*Work required*: Pictures aside, copy every record word for word.

[Stored data entries]
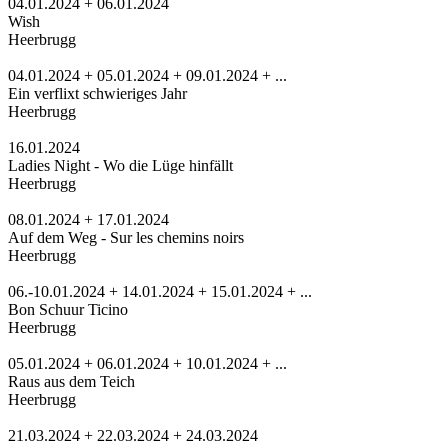
04.01.2024 + 06.01.2024
Wish
Heerbrugg
04.01.2024 + 05.01.2024 + 09.01.2024 + ...
Ein verflixt schwieriges Jahr
Heerbrugg
16.01.2024
Ladies Night - Wo die Lüge hinfällt
Heerbrugg
08.01.2024 + 17.01.2024
Auf dem Weg - Sur les chemins noirs
Heerbrugg
06.-10.01.2024 + 14.01.2024 + 15.01.2024 + ...
Bon Schuur Ticino
Heerbrugg
05.01.2024 + 06.01.2024 + 10.01.2024 + ...
Raus aus dem Teich
Heerbrugg
21.03.2024 + 22.03.2024 + 24.03.2024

*Output*:
04.01.2024 + 06.01.2024
Wish
Heerbrugg
04.01.2024 + 05.01.2024 + 09.01.2024 + ...
Ein verflixt schwieriges Jahr
Heerbrugg
16.01.2024
Ladies Night - Wo die Lüge hinfällt
Heerbrugg
08.01.2024 + 17.01.2024
Auf dem Weg - Sur les chemins noirs
Heerbrugg
06.-10.01.2024 + 14.01.2024 + 15.01.2024 + ...
Bon Schuur Ticino
Heerbrugg
05.01.2024 + 06.01.2024 + 10.01.2024 + ...
Raus aus dem Teich
Heerbrugg
21.03.2024 + 22.03.2024 + 24.03.2024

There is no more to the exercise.